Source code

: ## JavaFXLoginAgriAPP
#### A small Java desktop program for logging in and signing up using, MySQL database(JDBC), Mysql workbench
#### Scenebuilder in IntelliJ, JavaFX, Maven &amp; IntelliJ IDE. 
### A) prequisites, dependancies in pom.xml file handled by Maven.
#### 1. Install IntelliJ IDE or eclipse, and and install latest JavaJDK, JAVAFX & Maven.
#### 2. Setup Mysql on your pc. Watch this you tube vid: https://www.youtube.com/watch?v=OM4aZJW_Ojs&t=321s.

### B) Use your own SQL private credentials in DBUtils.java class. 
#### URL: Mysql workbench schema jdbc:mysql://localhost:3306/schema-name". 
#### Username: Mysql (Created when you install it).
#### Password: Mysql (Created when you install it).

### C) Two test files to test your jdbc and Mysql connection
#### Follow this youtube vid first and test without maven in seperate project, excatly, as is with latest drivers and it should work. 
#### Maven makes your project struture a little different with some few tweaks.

◆ YOUR OBJECTIVE ◆
Reproduce the material above in full, keeping every line and character the same.

◆ COMPLETED EXERCISE ◆
Source code

: ## JavaFXLoginAgriAPP
#### A small Java desktop program for logging in and signing up using, MySQL database(JDBC), Mysql workbench
#### Scenebuilder in IntelliJ, JavaFX, Maven &amp; IntelliJ IDE. 
### A) prequisites, dependancies in pom.xml file handled by Maven.
#### 1. Install IntelliJ IDE or eclipse, and and install latest JavaJDK, JAVAFX & Maven.
#### 2. Setup Mysql on your pc. Watch this you tube vid: https://www.youtube.com/watch?v=OM4aZJW_Ojs&t=321s.

### B) Use your own SQL private credentials in DBUtils.java class. 
#### URL: Mysql workbench schema jdbc:mysql://localhost:3306/schema-name". 
#### Username: Mysql (Created when you install it).
#### Password: Mysql (Created when you install it).

### C) Two test files to test your jdbc and Mysql connection
#### Follow this youtube vid first and test without maven in seperate project, excatly, as is with latest drivers and it should work. 
#### Maven makes your project struture a little different with some few tweaks.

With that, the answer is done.